Change hits you out of left field. The change, to be exact. The menopausal process arrived suddenly and progressed slowly. It brought with it unpredictable menstrual cycles, interrupted sleep, and the emotional realization that I was getting old.
And dear lord, the hot flashes. Without warning, the spark ignites deep inside my body’s core. Heat rises through my chest and into my face as sweat flows from my pores like lava.
As a fiery heat burst from my body, my husband mandated social distancing while the cat came closer to enjoy the warmth of his favorite human heating pad. To top it all off, my migraines had begun to worsen despite my daily dose of preventive.
Menopause and migraine were bad enough on their own. Doing battle with two formidable opponents at one time was going to require extra effort. It was time to learn about what I was up against and how I could fight it.
Herbal remedies provided no relief for me. If I must believe something will work for it to work, then it probably won’t work. It seems I’m more scientifically minded than spiritually minded. To each his own.
This fight was going to require a discussion with my teammate, the doctor. Hormone replacement therapy was an option to ease the menopause symptoms. As for the increase in migraines, hormone therapy could make it better or worse.
Sometimes, reality sits on the fence of indecision, waiting to flip a coin.
In the end, I didn’t try hormone therapy. I gambled on natural menopause relief being nearby and migraine relief waiting on the other side of menopause. I exercised regularly, drank lots of cold water, maintained a migraine preventive treatment, and kept a well-stocked supply of migraine rescue medication on hand.
I don’t know if my decision to progress without hormone therapy was the right answer or not, but that’s what I did. The completion of menopause resulted in a decrease in my migraine episodes, and preventive medication is no longer necessary.

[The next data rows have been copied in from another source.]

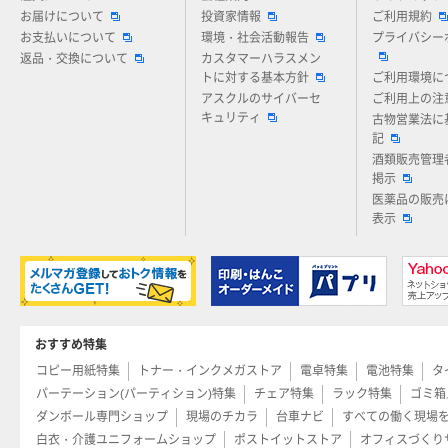
お届けについて
投資家情報
ご利用規約
お支払いについて
環境・社会活動報告
プライバシー
返品・交換について
カスタマーハラスメン
トに対する基本方針
ご利用環境に
アスクルのサイバーセ
ご利用上の注
キュリティ
古物営業法に
記
酒類販売管理
掲示
医薬品の販売
表示
おすすめ特集
コピー用紙特集
トナー・インクメガストア
電卓特集
電池特集
タ
パーテーション(パーティション)特集
チェア特集
ラック特集
ゴミ箱
ダンボール専門ショップ
現場のチカラ
台車ナビ
すべての働く現場
白衣・介護ユニフォームショップ
ポストイットストア
オフィスづくり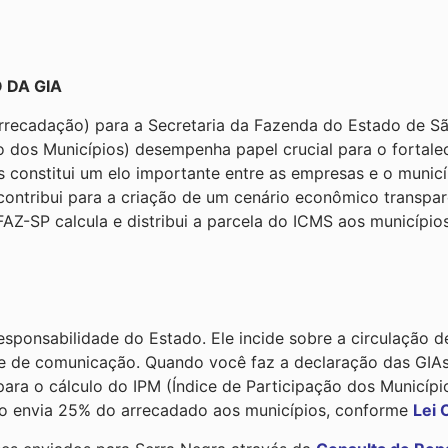
 DA GIA
Arrecadação) para a Secretaria da Fazenda do Estado de 
ão dos Municípios) desempenha papel crucial para o fortal
 constitui um elo importante entre as empresas e o municí
contribui para a criação de um cenário econômico transpar
Z-SP calcula e distribui a parcela do ICMS aos municípios
sponsabilidade do Estado. Ele incide sobre a circulação d
al e de comunicação. Quando você faz a declaração das GIA
ara o cálculo do IPM (Índice de Participação dos Municípi
o envia 25% do arrecadado aos municípios, conforme
Lei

Hormones, migraines, and life are manageable again, for now. When a hot flash hits, I give my husband a big hug, just for fun. I’ve also placed Japanese hand fans all around my house.
When you’re fighting two enemies at once, ask questions, get answers, and bring in as many teammates as you need. Everybody is different. Treat your 1-2 punch of migraine and menopause in the way that’s best for you. And seriously, Japanese hand fans. I can’t stress this enough. Get the pretty ones. You deserve it.